The peer that shows connected was me using the Windows Wireguard Client and as you can see, this shows a handshake. I also tried copying these same keypair details to the AR-300 unit and that was able to connect and get a handshake. I have tried these same keys with the OpenWRT on 2 different devices, but so far failed to get any handshake. I've also tried generating new keypairs, which are the other 2 peers that show no handshake.

This is the wg0.conf file from the server

[Interface]
Address = 10.254.0.1/24
ListenPort = 49924
SaveConfig = True
PrivateKey = (redacted)
[Peer]
PublicKey = (redacted)
AllowedIPs = 0.0.0.0/0

re changing the mask to /32 - yes, I can try this, though this was my original setting and over time as I've messed with it, I also tried opening it up to where I have it now at /24. Other clients connecting with these details still handshake OK,

This should not be set like this on the 'server' -- your server should have the peer allowed IPs set as individual /32's on the same subnet as your /24 interface definition. The allowed IPs should be 0.0.0.0/0 on the remote peer if all traffic is to be tunneled through to the 'server'.

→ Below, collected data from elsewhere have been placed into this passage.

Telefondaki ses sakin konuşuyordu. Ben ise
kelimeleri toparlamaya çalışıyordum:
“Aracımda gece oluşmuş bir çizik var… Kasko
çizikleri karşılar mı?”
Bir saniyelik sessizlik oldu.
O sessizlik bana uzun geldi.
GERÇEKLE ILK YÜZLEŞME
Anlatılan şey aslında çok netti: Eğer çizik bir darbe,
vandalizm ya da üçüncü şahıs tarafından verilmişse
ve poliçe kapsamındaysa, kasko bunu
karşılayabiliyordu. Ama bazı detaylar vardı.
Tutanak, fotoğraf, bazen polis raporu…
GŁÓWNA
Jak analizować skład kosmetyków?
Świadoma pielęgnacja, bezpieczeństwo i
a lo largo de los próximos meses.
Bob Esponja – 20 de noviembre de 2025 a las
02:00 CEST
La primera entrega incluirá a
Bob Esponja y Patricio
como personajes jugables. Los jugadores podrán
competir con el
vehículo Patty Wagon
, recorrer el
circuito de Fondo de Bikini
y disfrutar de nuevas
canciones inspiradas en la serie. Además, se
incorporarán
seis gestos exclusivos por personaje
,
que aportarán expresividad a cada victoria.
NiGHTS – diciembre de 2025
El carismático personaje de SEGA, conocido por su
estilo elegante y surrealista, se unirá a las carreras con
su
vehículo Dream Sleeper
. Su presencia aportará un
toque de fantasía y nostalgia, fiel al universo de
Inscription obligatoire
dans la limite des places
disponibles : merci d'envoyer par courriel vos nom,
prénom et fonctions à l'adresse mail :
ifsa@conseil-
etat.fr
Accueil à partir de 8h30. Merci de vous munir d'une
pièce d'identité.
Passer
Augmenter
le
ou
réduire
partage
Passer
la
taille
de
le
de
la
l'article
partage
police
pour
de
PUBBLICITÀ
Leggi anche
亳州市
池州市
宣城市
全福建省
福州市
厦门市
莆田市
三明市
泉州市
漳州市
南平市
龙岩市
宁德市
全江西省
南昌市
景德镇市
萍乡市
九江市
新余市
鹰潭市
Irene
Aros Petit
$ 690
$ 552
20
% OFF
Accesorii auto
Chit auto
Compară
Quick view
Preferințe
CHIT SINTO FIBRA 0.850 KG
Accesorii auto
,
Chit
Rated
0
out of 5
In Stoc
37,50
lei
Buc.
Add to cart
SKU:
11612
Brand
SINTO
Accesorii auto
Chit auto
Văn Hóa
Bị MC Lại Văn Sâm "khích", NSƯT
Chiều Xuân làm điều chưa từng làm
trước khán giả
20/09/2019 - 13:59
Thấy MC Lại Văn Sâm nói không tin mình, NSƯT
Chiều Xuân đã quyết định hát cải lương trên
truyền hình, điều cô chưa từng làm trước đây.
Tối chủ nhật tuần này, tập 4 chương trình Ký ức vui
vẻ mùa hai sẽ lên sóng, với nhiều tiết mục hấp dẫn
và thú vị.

The server should look like this (keep in mind, this is formatted for OpenWrt):

config interface 'wireguard'
	option proto 'wireguard'
	option private_key 'REDACTED'
	option listen_port '49924'
	list addresses '10.254.0.1/24'

config wireguard_wireguard
	option public_key 'REDACTED'
	list allowed_ips '10.254.0.2/32'
	option route_allowed_ips '1'
	option description 'RemotePeer1'

config wireguard_wireguard
	option public_key 'REDACTED'
	list allowed_ips '10.254.0.3/32'
	option route_allowed_ips '1'
	option description 'RemotePeer2'

The remote peer (i.e. your OpenWrt router) should have a config file that looks something like this:

config interface 'wg_RemoteRouter'
	option proto 'wireguard'
	option private_key 'REDACTED'
	list addresses '10.254.0.3/32'

config wireguard_wg_RemoteRouter
	option public_key 'REDACTED'
	list allowed_ips '0.0.0.0/0'
	option route_allowed_ips '1'
	option endpoint_host '192.168.25.121'
	option endpoint_port '49924'
	option description 'Peer2'

Thanks psherman. Let me see if I can work with this. It may be my other test environments were more forgiving and it has been changed a lot through the testing, but I'm keen to get it working with OpenWRT, so your suggestions are appreciated. I will try this.

Got it! I now have a handshake!
I have undone & re-done config a few times in a few ways now to make sure it's correct.

It was only the option in the peer for allowed IPs that was missing. The subnet mask or 24 or 32 made no difference (/24 still worked), but you're right, 32 would be better.

list allowed_ips '0.0.0.0/0'

I'm sure I had this in previous attempts, but it is also likley I had only restarted the interface before testing, not saved & applied first. Anyway, I now have it working and I'm very appreciative for the help.
Likely I wil still need to clean things, up, do routing & firewalling, but at least I can now be sure of the minimum requirement to get the tunnel connected.

The correction I'd need to add (from my first post above) would be:
3 Under Peers, set description, public key from the server, Allowed IP to '0.0.0.0/0', Endpoint Host (IP of the server), Endpoint Port. Save & apply, restart interface.

This topic was automatically closed 10 days after the last reply. New replies are no longer allowed.